The video begins with hungry wolves, then shows a man wandering about, recalling his lovemaking with MF. Meanwhile, MF is on a blazing pyre. She is also shown walking, also recalling lovemaking – but what she remembers is finding her lover in someone else’s arms. The wolves are seen tearing away at a cadaver.
It ends with the pair making out passionately, with MF biting deep into his neck and with blood leaking from their joined mouths. This video sees the return of tons of nudity, both male and female – from MF as much as the model that is her rival. It was censored and quite the sensation at the time. 7.0/8.0
The DVD also has few bonus videos in the extras sections
1. Maman a tort: This is Farmer’s very first single and video. Both the song and the video are rudimentary, very ’80s. The lyrics are shown on screen over images of MF making various faces. For the chorus, she sings in front of a cheap backdrop, and there are children around, some of them carrying banners and placards. There’s also an insert of someone jumping. shots of her crying, getting slapped, and her head on a platter on a dinner table.
It’s all silly, a bit childish, and MF seems out of her element, ill-at-ease. It’s only noteworthy for being her first video and for her appearance, which is from before she settled on the iconic flaming red-hair – and slightly androgynous appearance (at least at first). 6.5/6.0
2. Allan (live): This is a live version of a song I don’t find that great and never have – a filler, even. But it was released as a single. The corresponding video consists of live footage, naturally, with an opening and close that was set at a Stonehenge-like location, with a cloaked individual burning it down with a flame-thrower as MF watches.
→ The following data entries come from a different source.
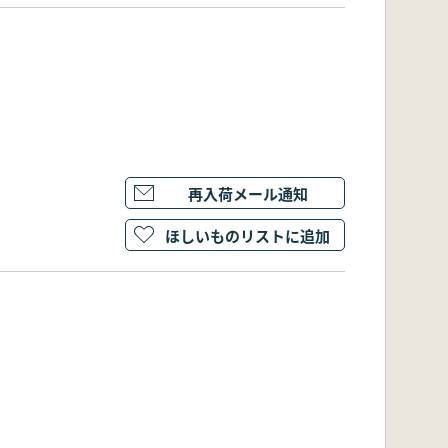
再入荷メール通知
ほしいものリストに追加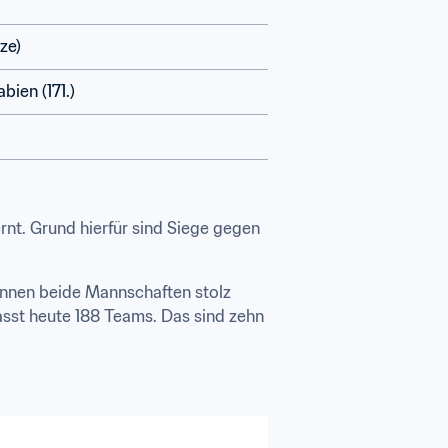
ze) 
bien (171.) 
(103., +8) hat sich am stärksten verbessert und ist nicht mehr weit von den Top 100 entfernt. Grund hierfür sind Siege gegen 
können beide Mannschaften stolz 
asst heute 188 Teams. Das sind zehn 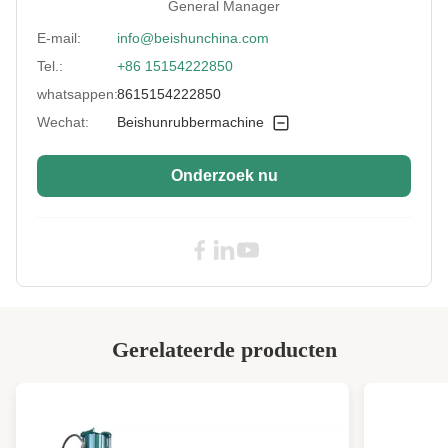
General Manager
Lift Speed:
150,6 m/min
E-mail:
info@beishunchina.com
Tel.:
+86 15154222850
Mixing Chamber:
Abrasiebestendigheid Hard legering bekleed
whatsappen:
8615154222850
Rotating Speed:
4-40 r/min
Wechat:
Beishunrubbermachine
Process Material:
Rubber, additieven, olie
Onderzoek nu
Machine Size:
35L/55L/75L/110L
Total Cubage:
110 L
Control Method:
Plc-controle
Warranty:
1 jaar
Motor Power:
280kw
Gerelateerde producten
Condition:
Nieuw
Temperature
Automatisch
Control: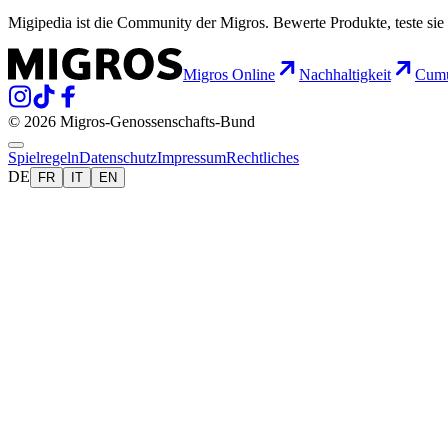
Migipedia ist die Community der Migros. Bewerte Produkte, teste sie 
Migros Online
Nachhaltigkeit
Cumu
© 2026 Migros-Genossenschafts-Bund
Spielregeln
Datenschutz
Impressum
Rechtliches
DE
FR
IT
EN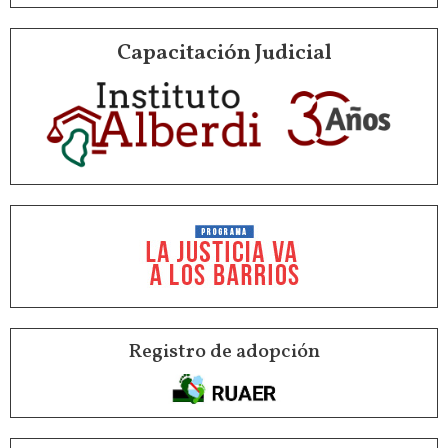
Capacitación Judicial
Registro de adopción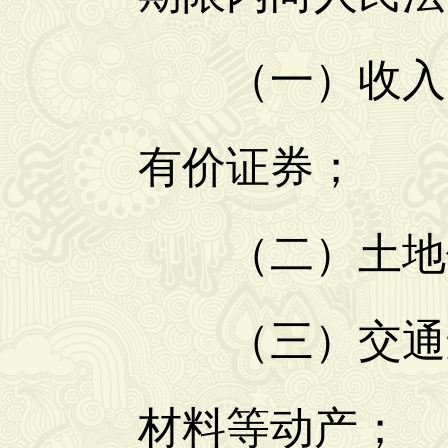
（一）收入、
有价证券；
（二）土地使
（三）交通运
材料等动产；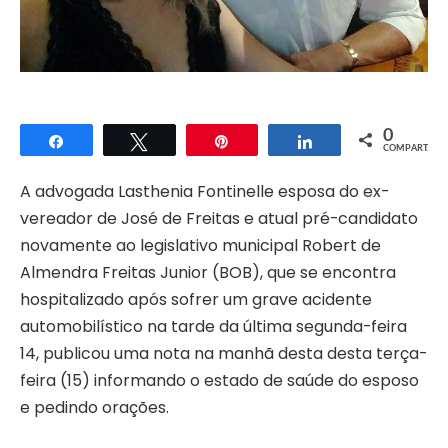
0
Compartilhar
Twittar
Pin
Compartilhar
COMPART.
A advogada Lasthenia Fontinelle esposa do ex-
vereador de José de Freitas e atual pré-candidato
novamente ao legislativo municipal Robert de
Almendra Freitas Junior (BOB), que se encontra
hospitalizado após sofrer um grave acidente
automobilístico na tarde da última segunda-feira
14, publicou uma nota na manhã desta desta terça-
feira (15) informando o estado de saúde do esposo
e pedindo orações.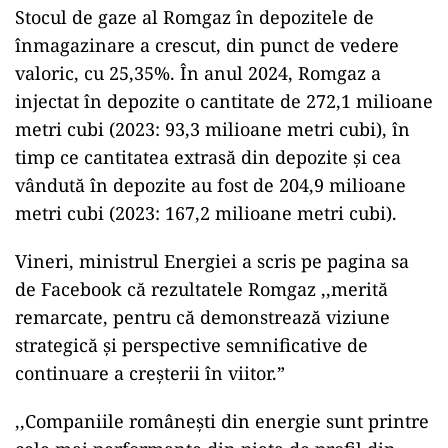
Stocul de gaze al Romgaz în depozitele de
înmagazinare a crescut, din punct de vedere
valoric, cu 25,35%. În anul 2024, Romgaz a
injectat în depozite o cantitate de 272,1 milioane
metri cubi (2023: 93,3 milioane metri cubi), în
timp ce cantitatea extrasă din depozite și cea
vândută în depozite au fost de 204,9 milioane
metri cubi (2023: 167,2 milioane metri cubi).
Vineri, ministrul Energiei a scris pe pagina sa
de Facebook că rezultatele Romgaz ,,merită
remarcate, pentru că demonstrează viziune
strategică și perspective semnificative de
continuare a creșterii în viitor.”
,,Companiile românești din energie sunt printre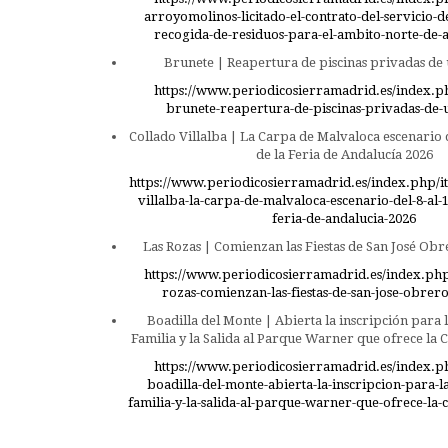
arroyomolinos-licitado-el-contrato-del-servicio-d
recogida-de-residuos-para-el-ambito-norte-de
Brunete | Reapertura de piscinas privadas de 
https://www.periodicosierramadrid.es/index.p
brunete-reapertura-de-piscinas-privadas-de-u
Collado Villalba | La Carpa de Malvaloca escenario 
de la Feria de Andalucía 2026
https://www.periodicosierramadrid.es/index.php/i
villalba-la-carpa-de-malvaloca-escenario-del-8-al-
feria-de-andalucia-2026
Las Rozas | Comienzan las Fiestas de San José Obr
https://www.periodicosierramadrid.es/index.php/
rozas-comienzan-las-fiestas-de-san-jose-obrero
Boadilla del Monte | Abierta la inscripción para
Familia y la Salida al Parque Warner que ofrece la C
https://www.periodicosierramadrid.es/index.p
boadilla-del-monte-abierta-la-inscripcion-para-
familia-y-la-salida-al-parque-warner-que-ofrece-la-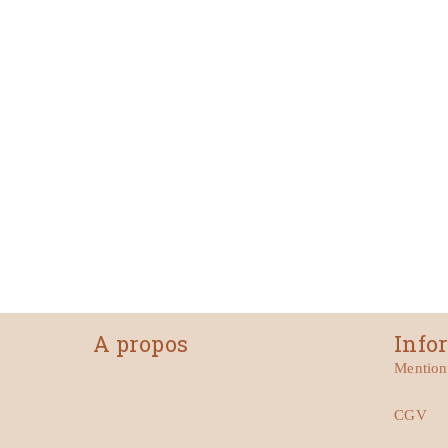
A propos
Info
Mention
CGV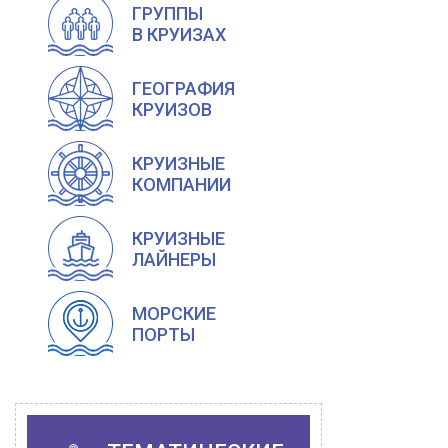
ГРУППЫ
В КРУИЗАХ
ГЕОГРАФИЯ
КРУИЗОВ
КРУИЗНЫЕ
КОМПАНИИ
КРУИЗНЫЕ
ЛАЙНЕРЫ
МОРСКИЕ
ПОРТЫ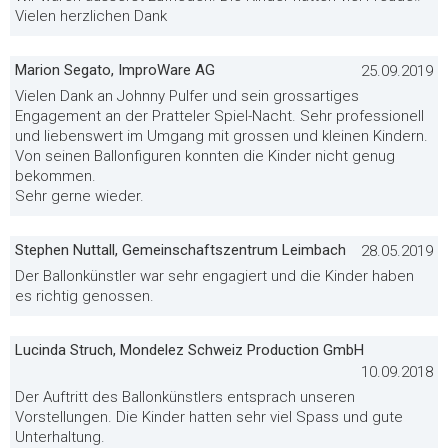
Vielen herzlichen Dank
Marion Segato, ImproWare AG
25.09.2019
Vielen Dank an Johnny Pulfer und sein grossartiges
Engagement an der Pratteler Spiel-Nacht. Sehr professionell
und liebenswert im Umgang mit grossen und kleinen Kindern.
Von seinen Ballonfiguren konnten die Kinder nicht genug
bekommen.
Sehr gerne wieder.
Stephen Nuttall, Gemeinschaftszentrum Leimbach
28.05.2019
Der Ballonkünstler war sehr engagiert und die Kinder haben
es richtig genossen.
Lucinda Struch, Mondelez Schweiz Production GmbH
10.09.2018
Der Auftritt des Ballonkünstlers entsprach unseren
Vorstellungen. Die Kinder hatten sehr viel Spass und gute
Unterhaltung.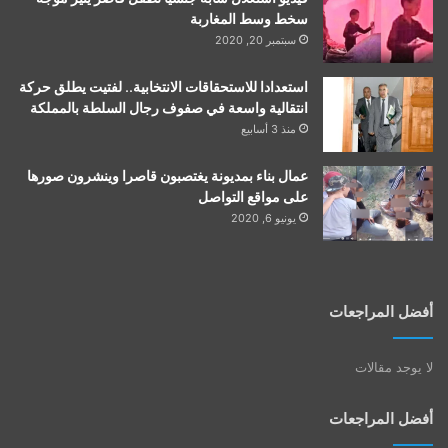
سخط وسط المغاربة
سبتمبر 20, 2020
استعدادا للاستحقاقات الانتخابية.. لفتيت يطلق حركة
انتقالية واسعة في صفوف رجال السلطة بالمملكة
منذ 3 أسابيع
عمال بناء بمديونة يغتصبون قاصرا وينشرون صورها
على مواقع التواصل
يونيو 6, 2020
أفضل المراجعات
لا يوجد مقالات
أفضل المراجعات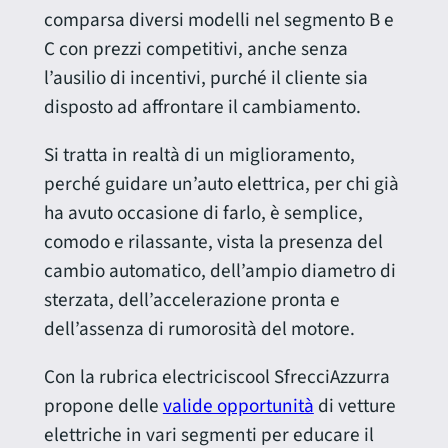
comparsa diversi modelli nel segmento B e
C con prezzi competitivi, anche senza
l’ausilio di incentivi, purché il cliente sia
disposto ad affrontare il cambiamento.
Si tratta in realtà di un miglioramento,
perché guidare un’auto elettrica, per chi già
ha avuto occasione di farlo, è semplice,
comodo e rilassante, vista la presenza del
cambio automatico, dell’ampio diametro di
sterzata, dell’accelerazione pronta e
dell’assenza di rumorosità del motore.
Con la rubrica electriciscool SfrecciAzzurra
propone delle
valide opportunità
di vetture
elettriche in vari segmenti per educare il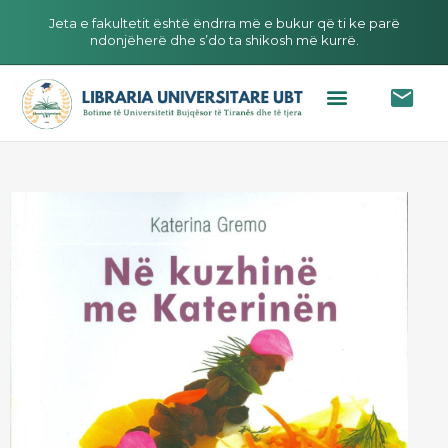
Jeta e fakultetit është ëndrra më e bukur që ti ke parë
ndonjëherë dhe s’do ta shikosh më kurrë.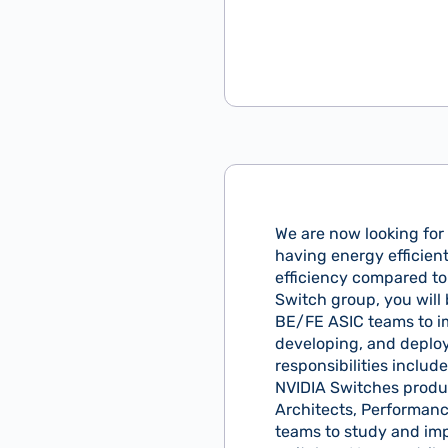
We are now looking for
having energy efficien
efficiency compared to
Switch group, you will 
BE/FE ASIC teams to imp
developing, and deploy
responsibilities inclu
NVIDIA Switches produc
Architects, Performanc
teams to study and imp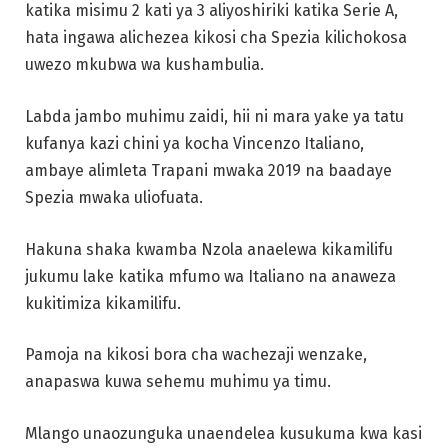
katika misimu 2 kati ya 3 aliyoshiriki katika Serie A,
hata ingawa alichezea kikosi cha Spezia kilichokosa
uwezo mkubwa wa kushambulia.
Labda jambo muhimu zaidi, hii ni mara yake ya tatu
kufanya kazi chini ya kocha Vincenzo Italiano,
ambaye alimleta Trapani mwaka 2019 na baadaye
Spezia mwaka uliofuata.
Hakuna shaka kwamba Nzola anaelewa kikamilifu
jukumu lake katika mfumo wa Italiano na anaweza
kukitimiza kikamilifu.
Pamoja na kikosi bora cha wachezaji wenzake,
anapaswa kuwa sehemu muhimu ya timu.
Mlango unaozunguka unaendelea kusukuma kwa kasi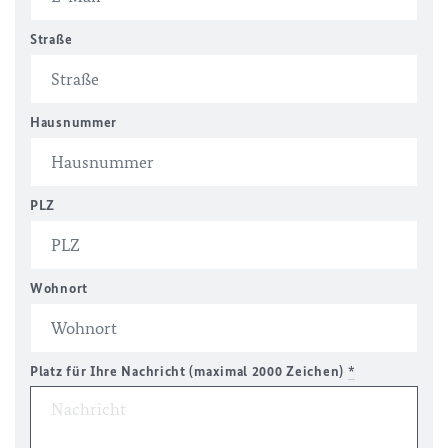
Straße
Hausnummer
PLZ
Wohnort
Platz für Ihre Nachricht (maximal 2000 Zeichen)
*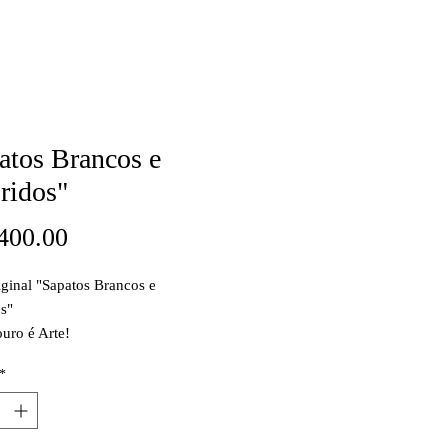
atos Brancos e
ridos"
Price
400.00
ginal "Sapatos Brancos e
s"
ouro é Arte!
*
 Acrílica sobre tela
: 80 x 80 cm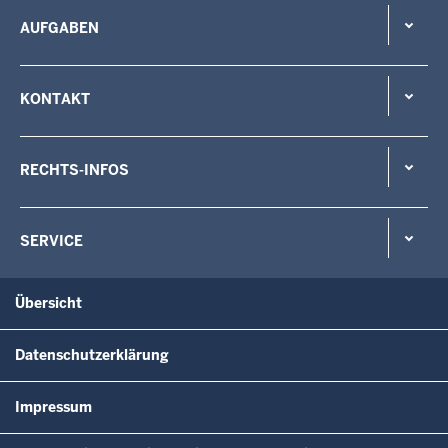
AUFGABEN
KONTAKT
RECHTS-INFOS
SERVICE
Übersicht
Datenschutzerklärung
Impressum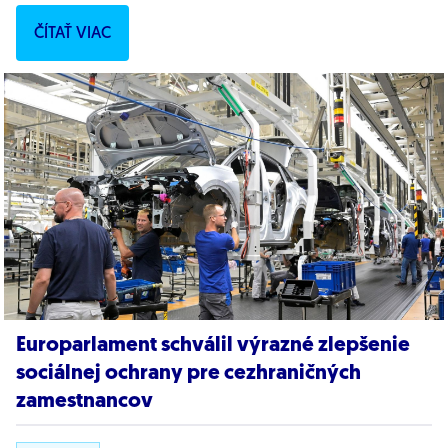
(Progresívne Slovensko). „Je to výsledok...
ČÍTAŤ VIAC
Europarlament schválil výrazné zlepšenie
sociálnej ochrany pre cezhraničných
zamestnancov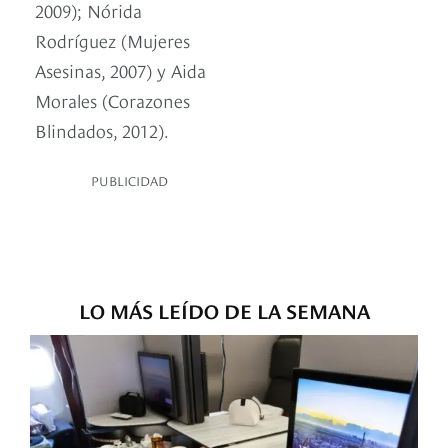
2009); Nórida
Rodríguez (Mujeres
Asesinas, 2007) y Aida
Morales (Corazones
Blindados, 2012).
PUBLICIDAD
LO MÁS LEÍDO DE LA SEMANA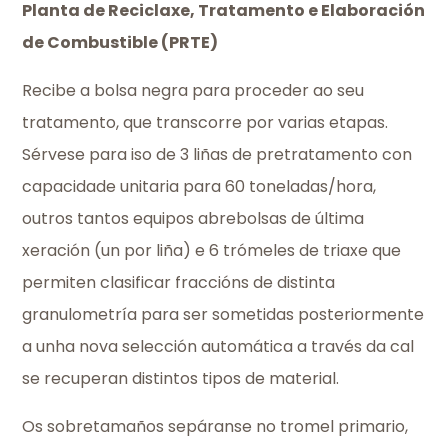
Planta de Reciclaxe, Tratamento e Elaboración
de Combustible (PRTE)
Recibe a bolsa negra para proceder ao seu
tratamento, que transcorre por varias etapas.
Sérvese para iso de 3 liñas de pretratamento con
capacidade unitaria para 60 toneladas/hora,
outros tantos equipos abrebolsas de última
xeración (un por liña) e 6 trómeles de triaxe que
permiten clasificar fraccións de distinta
granulometría para ser sometidas posteriormente
a unha nova selección automática a través da cal
se recuperan distintos tipos de material.
Os sobretamaños sepáranse no tromel primario,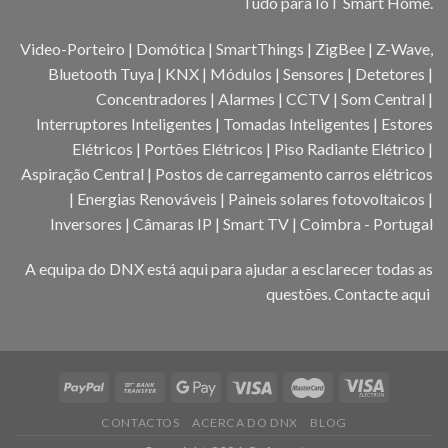
Tudo para IoT Smart Home.
Video-Porteiro | Domótica | SmartThings | ZigBee | Z-Wave,
Bluetooth Tuya | KNX | Módulos | Sensores | Detetores |
Concentradores | Alarmes | CCTV | Som Central |
Interruptores Inteligentes | Tomadas Inteligentes | Estores
Elétricos | Portões Elétricos | Piso Radiante Elétrico |
Aspiração Central | Postos de carregamento carros elétricos
| Energias Renováveis | Paineis solares fotovoltaicos |
Inversores | Câmaras IP | Smart TV | Coimbra - Portugal
A equipa do DNX está aqui para ajudar a esclarecer todas as
questões.
Contacte aqui
CONTACTOS
ACERCA DO DNX
BLOG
Holy smokes she was breathtakingly beautiful at this point in time. 6.0/7.5
3. Plus grandir (live): Also released as a single, this live version consists of various footage from her stage show – it doesn’t actually sync with the song all of the time. One thing that’s neat is the opening, because it gives the impression that the stage was made up to look like a large gated cathedral, and that they opened the gates at the beginning, pulling it away from the stage. If that’s the case, that’s pretty awesome. Looks good, anyway. 7.0/7.0
The DVD also features a couple of moderately lengthy “Making of” films for “Pourvu qu’elles soient douces” and “Désenchantée”. That was pretty much filler material because there are no interviews and, thus, no actual insight on the making of these short films aside from whatever the behind-the-scenes material can divulge on its own. Watching them make the movie in bits really didn’t add anything.
But it’s nice for die-hard fans to have anyway, and the DVD is a superb compilation by any measure. Between the 90-minutes+ of music videos, we’re looking at 40 minutes of bonus material on top of that; it’s hard to beat, and few artists could offer such a succulent package and content. I look forward to seeing the other two compilations, as most of its content will be completely new to me.
Over the years, I’ve picked up a lot of Mylène Farmer releases, including her most recent, ‘Monkey Me’, on Blu-ray (trust me: it’s well worth it – it sounds amazing!). I don’t like all that she does, however: like Madonna, I’d say that I tend to truly enjoy every other album that she releases; if I like one, then I know I will likely dislike its follow-up – it just works out that way for some reason.
But I will likely always be a fan, because when she hits her target there’s absolutely no ignoring it. Or her. And while she’s getting on in years and I suspect that, for the first time, she’s beginning to cling to life, maybe even to youth (as suggested by some apparent cosmetic surgery), I imagine that she will forever continue to express the angst that some of us feel in a way that makes it bearable.
And in a pop landscape that is vacuous and uni-dimensional, she’s a much-welcome breath of fresh air. A breath of life, ironically enough.